_Task item_
One number is all that is asked for: the number of lines below that hold the string "input".

··· Data extracts ···

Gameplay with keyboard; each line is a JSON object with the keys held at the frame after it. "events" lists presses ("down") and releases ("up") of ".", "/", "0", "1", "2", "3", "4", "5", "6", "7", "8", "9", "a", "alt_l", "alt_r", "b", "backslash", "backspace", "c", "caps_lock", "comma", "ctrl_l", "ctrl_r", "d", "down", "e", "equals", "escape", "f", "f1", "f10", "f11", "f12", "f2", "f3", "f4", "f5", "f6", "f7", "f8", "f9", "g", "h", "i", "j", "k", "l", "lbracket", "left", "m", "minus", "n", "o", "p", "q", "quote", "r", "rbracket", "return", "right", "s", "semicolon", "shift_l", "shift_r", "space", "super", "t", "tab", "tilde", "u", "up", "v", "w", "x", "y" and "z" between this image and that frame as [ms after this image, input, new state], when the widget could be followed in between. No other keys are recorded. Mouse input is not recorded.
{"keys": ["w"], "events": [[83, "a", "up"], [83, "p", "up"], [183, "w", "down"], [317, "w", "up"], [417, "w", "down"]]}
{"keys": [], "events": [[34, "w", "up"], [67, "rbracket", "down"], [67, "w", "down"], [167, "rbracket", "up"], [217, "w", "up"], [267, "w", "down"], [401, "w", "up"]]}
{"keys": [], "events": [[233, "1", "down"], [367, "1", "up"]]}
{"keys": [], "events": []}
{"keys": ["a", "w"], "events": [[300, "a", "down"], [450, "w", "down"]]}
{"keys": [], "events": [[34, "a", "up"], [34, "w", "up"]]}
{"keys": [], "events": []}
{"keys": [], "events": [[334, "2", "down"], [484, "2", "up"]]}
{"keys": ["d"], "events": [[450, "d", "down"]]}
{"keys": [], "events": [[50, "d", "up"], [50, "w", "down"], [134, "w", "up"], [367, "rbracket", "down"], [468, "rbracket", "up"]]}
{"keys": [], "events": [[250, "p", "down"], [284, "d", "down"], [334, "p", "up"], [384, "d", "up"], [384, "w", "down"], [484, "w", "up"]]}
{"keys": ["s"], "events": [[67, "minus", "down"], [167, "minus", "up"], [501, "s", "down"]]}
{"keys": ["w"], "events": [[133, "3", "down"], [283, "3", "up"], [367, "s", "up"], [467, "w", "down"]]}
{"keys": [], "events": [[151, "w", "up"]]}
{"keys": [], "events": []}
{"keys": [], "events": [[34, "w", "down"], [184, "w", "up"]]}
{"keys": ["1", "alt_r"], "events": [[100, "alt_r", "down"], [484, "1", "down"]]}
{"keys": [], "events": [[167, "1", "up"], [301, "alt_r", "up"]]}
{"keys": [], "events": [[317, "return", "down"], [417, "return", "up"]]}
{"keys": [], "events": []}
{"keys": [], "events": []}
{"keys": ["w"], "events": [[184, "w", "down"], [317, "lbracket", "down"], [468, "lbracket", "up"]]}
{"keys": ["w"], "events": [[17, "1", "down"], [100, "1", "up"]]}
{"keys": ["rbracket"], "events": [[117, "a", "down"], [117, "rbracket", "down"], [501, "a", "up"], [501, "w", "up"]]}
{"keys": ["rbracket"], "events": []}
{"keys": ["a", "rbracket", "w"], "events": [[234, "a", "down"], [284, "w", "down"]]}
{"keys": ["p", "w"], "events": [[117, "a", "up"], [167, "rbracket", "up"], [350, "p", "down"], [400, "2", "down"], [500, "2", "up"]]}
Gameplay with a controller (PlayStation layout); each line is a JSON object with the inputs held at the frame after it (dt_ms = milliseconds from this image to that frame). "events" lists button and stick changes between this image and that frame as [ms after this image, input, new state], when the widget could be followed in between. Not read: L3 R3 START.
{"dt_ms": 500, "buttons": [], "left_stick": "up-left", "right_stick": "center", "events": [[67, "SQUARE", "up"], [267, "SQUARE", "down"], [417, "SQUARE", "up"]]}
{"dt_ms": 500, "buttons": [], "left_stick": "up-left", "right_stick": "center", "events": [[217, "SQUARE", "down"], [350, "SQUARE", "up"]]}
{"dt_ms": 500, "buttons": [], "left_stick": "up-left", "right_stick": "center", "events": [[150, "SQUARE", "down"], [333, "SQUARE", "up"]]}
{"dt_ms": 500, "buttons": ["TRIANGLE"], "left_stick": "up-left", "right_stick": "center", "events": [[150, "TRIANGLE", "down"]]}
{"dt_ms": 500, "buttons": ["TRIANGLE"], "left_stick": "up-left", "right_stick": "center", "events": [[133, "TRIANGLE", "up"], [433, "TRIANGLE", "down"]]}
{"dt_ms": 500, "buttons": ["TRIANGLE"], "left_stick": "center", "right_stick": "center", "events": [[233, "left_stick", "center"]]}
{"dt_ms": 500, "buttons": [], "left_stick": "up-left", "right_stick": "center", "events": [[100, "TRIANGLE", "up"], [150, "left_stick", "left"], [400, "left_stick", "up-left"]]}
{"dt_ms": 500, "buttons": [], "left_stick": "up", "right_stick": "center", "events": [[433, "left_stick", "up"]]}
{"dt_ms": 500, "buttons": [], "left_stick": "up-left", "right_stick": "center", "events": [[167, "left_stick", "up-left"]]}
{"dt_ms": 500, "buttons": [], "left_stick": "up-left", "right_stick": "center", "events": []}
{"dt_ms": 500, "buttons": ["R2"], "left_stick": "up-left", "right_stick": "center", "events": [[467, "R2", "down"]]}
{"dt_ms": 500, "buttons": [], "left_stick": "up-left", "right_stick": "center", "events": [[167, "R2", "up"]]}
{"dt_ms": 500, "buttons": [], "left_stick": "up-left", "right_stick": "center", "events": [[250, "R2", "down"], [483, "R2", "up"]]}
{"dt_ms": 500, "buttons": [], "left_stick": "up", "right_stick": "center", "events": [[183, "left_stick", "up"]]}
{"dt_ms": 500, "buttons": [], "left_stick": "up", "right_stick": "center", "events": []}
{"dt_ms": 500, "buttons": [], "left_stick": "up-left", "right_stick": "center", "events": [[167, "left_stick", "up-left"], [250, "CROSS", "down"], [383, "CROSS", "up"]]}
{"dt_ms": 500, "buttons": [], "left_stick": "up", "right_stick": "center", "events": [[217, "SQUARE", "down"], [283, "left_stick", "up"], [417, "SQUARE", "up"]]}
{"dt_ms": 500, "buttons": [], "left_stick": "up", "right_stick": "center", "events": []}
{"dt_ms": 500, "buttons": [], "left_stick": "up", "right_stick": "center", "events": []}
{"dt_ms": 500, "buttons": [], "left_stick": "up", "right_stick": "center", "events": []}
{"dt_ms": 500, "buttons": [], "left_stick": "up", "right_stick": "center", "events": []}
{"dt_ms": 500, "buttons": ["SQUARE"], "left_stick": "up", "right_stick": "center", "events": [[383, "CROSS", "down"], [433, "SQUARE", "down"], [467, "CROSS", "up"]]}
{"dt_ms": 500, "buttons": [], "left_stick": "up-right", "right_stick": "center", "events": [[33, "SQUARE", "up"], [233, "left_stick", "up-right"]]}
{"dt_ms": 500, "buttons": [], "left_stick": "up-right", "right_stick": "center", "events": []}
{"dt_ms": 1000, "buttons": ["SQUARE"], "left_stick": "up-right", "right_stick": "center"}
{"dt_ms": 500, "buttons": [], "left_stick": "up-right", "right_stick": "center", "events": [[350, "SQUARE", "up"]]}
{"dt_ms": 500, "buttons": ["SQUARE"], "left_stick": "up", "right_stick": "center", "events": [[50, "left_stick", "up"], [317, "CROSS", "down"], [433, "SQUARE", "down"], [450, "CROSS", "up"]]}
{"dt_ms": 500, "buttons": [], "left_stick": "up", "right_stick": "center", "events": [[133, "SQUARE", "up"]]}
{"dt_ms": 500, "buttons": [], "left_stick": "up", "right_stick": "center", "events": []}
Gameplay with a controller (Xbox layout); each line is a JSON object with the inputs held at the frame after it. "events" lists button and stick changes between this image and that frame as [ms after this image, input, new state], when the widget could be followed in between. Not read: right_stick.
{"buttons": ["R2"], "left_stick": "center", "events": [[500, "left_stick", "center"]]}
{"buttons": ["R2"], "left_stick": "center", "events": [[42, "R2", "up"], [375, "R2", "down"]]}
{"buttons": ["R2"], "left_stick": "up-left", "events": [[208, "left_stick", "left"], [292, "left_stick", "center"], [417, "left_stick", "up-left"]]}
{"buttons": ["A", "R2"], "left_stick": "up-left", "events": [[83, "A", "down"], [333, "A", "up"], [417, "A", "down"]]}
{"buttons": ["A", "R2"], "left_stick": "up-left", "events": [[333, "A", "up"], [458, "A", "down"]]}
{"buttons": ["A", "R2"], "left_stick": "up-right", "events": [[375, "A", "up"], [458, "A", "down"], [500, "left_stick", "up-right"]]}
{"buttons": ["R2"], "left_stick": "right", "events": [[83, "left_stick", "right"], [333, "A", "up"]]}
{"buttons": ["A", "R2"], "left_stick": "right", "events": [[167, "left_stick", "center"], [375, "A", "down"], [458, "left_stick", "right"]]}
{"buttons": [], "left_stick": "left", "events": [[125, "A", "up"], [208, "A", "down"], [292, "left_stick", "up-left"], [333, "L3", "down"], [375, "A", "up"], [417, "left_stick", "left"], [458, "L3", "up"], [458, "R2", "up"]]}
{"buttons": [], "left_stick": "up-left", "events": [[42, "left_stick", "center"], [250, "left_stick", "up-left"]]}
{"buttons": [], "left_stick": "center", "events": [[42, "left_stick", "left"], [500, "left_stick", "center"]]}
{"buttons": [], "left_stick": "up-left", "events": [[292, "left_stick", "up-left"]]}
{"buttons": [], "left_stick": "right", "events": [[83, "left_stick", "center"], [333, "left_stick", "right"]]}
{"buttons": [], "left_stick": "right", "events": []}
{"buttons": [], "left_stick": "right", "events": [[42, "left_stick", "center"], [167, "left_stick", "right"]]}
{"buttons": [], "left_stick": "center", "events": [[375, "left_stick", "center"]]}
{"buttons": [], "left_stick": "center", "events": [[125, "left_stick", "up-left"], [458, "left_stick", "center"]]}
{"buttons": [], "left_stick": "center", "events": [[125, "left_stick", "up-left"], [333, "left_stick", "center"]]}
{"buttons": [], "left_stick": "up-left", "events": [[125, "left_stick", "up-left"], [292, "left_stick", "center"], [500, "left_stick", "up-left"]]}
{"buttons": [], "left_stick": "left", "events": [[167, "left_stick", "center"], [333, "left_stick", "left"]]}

···

_Solution to this exercise_
3